*** Block opens ***

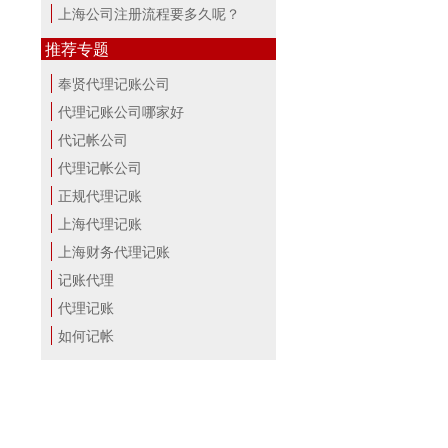
上海公司注册流程要多久呢？
推荐专题
奉贤代理记账公司
代理记账公司哪家好
代记帐公司
代理记帐公司
正规代理记账
上海代理记账
上海财务代理记账
记账代理
代理记账
如何记帐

*** Block closes ***

→ Exercise instructions:
Pictures are to be dropped, and the remaining data set down exactly.

→ Response box:
上海公司注册流程要多久呢？
推荐专题
奉贤代理记账公司
代理记账公司哪家好
代记帐公司
代理记帐公司
正规代理记账
上海代理记账
上海财务代理记账
记账代理
代理记账
如何记帐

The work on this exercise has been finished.